[Available data Boundary: Start]

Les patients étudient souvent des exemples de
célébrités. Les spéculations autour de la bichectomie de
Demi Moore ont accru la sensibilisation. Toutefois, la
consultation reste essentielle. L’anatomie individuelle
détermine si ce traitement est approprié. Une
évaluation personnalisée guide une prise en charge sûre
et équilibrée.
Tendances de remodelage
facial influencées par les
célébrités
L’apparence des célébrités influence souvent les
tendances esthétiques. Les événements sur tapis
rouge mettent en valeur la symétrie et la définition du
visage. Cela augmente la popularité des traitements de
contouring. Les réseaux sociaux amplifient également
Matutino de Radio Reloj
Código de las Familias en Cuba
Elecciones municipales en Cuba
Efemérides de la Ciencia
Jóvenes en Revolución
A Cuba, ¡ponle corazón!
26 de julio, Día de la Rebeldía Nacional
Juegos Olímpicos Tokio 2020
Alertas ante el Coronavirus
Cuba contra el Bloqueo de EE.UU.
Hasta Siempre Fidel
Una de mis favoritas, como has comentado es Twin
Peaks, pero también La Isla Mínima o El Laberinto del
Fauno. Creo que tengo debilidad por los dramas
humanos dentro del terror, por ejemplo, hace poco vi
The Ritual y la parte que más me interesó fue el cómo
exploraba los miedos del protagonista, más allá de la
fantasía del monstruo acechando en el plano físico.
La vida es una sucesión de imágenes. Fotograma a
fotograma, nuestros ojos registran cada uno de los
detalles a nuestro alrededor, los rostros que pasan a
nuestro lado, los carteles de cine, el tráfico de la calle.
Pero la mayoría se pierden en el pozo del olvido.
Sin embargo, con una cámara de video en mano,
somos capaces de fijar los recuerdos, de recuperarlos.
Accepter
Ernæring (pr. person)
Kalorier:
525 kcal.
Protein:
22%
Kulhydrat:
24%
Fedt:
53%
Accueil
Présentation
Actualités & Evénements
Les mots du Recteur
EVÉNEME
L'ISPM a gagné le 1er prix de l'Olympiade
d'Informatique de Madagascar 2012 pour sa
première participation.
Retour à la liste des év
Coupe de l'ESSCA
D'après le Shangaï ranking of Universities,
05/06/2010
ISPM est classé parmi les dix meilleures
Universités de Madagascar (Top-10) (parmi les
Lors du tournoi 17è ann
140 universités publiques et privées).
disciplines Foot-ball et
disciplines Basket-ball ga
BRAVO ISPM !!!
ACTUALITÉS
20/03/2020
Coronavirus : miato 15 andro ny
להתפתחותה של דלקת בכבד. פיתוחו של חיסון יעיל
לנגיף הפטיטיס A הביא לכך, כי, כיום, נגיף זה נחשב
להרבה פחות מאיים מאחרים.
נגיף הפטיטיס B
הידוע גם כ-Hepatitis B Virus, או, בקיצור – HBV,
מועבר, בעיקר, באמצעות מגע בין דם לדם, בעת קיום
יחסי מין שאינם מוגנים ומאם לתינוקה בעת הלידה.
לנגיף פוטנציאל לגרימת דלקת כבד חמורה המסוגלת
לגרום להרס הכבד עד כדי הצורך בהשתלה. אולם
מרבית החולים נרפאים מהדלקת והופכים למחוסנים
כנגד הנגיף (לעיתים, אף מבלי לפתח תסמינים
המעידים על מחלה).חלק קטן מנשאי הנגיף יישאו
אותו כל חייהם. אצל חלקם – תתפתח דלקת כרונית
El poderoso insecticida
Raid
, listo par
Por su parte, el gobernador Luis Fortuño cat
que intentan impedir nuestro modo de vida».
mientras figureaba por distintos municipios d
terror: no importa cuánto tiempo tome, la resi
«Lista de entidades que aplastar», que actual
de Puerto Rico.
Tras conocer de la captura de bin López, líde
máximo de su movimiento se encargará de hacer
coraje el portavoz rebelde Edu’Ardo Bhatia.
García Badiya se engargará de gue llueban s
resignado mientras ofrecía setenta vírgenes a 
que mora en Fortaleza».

[Available data Boundary: End]

* _What to produce_
Could you print all of the data above once more, unaltered?

* _Answer section_
Les patients étudient souvent des exemples de
célébrités. Les spéculations autour de la bichectomie de
Demi Moore ont accru la sensibilisation. Toutefois, la
consultation reste essentielle. L’anatomie individuelle
détermine si ce traitement est approprié. Une
évaluation personnalisée guide une prise en charge sûre
et équilibrée.
Tendances de remodelage
facial influencées par les
célébrités
L’apparence des célébrités influence souvent les
tendances esthétiques. Les événements sur tapis
rouge mettent en valeur la symétrie et la définition du
visage. Cela augmente la popularité des traitements de
contouring. Les réseaux sociaux amplifient également
Matutino de Radio Reloj
Código de las Familias en Cuba
Elecciones municipales en Cuba
Efemérides de la Ciencia
Jóvenes en Revolución
A Cuba, ¡ponle corazón!
26 de julio, Día de la Rebeldía Nacional
Juegos Olímpicos Tokio 2020
Alertas ante el Coronavirus
Cuba contra el Bloqueo de EE.UU.
Hasta Siempre Fidel
Una de mis favoritas, como has comentado es Twin
Peaks, pero también La Isla Mínima o El Laberinto del
Fauno. Creo que tengo debilidad por los dramas
humanos dentro del terror, por ejemplo, hace poco vi
The Ritual y la parte que más me interesó fue el cómo
exploraba los miedos del protagonista, más allá de la
fantasía del monstruo acechando en el plano físico.
La vida es una sucesión de imágenes. Fotograma a
fotograma, nuestros ojos registran cada uno de los
detalles a nuestro alrededor, los rostros que pasan a
nuestro lado, los carteles de cine, el tráfico de la calle.
Pero la mayoría se pierden en el pozo del olvido.
Sin embargo, con una cámara de video en mano,
somos capaces de fijar los recuerdos, de recuperarlos.
Accepter
Ernæring (pr. person)
Kalorier:
525 kcal.
Protein:
22%
Kulhydrat:
24%
Fedt:
53%
Accueil
Présentation
Actualités & Evénements
Les mots du Recteur
EVÉNEME
L'ISPM a gagné le 1er prix de l'Olympiade
d'Informatique de Madagascar 2012 pour sa
première participation.
Retour à la liste des év
Coupe de l'ESSCA
D'après le Shangaï ranking of Universities,
05/06/2010
ISPM est classé parmi les dix meilleures
Universités de Madagascar (Top-10) (parmi les
Lors du tournoi 17è ann
140 universités publiques et privées).
disciplines Foot-ball et
disciplines Basket-ball ga
BRAVO ISPM !!!
ACTUALITÉS
20/03/2020
Coronavirus : miato 15 andro ny
להתפתחותה של דלקת בכבד. פיתוחו של חיסון יעיל
לנגיף הפטיטיס A הביא לכך, כי, כיום, נגיף זה נחשב
להרבה פחות מאיים מאחרים.
נגיף הפטיטיס B
הידוע גם כ-Hepatitis B Virus, או, בקיצור – HBV,
מועבר, בעיקר, באמצעות מגע בין דם לדם, בעת קיום
יחסי מין שאינם מוגנים ומאם לתינוקה בעת הלידה.
לנגיף פוטנציאל לגרימת דלקת כבד חמורה המסוגלת
לגרום להרס הכבד עד כדי הצורך בהשתלה. אולם
מרבית החולים נרפאים מהדלקת והופכים למחוסנים
כנגד הנגיף (לעיתים, אף מבלי לפתח תסמינים
המעידים על מחלה).חלק קטן מנשאי הנגיף יישאו
אותו כל חייהם. אצל חלקם – תתפתח דלקת כרונית
El poderoso insecticida
Raid
, listo par
Por su parte, el gobernador Luis Fortuño cat
que intentan impedir nuestro modo de vida».
mientras figureaba por distintos municipios d
terror: no importa cuánto tiempo tome, la resi
«Lista de entidades que aplastar», que actual
de Puerto Rico.
Tras conocer de la captura de bin López, líde
máximo de su movimiento se encargará de hacer
coraje el portavoz rebelde Edu’Ardo Bhatia.
García Badiya se engargará de gue llueban s
resignado mientras ofrecía setenta vírgenes a 
que mora en Fortaleza».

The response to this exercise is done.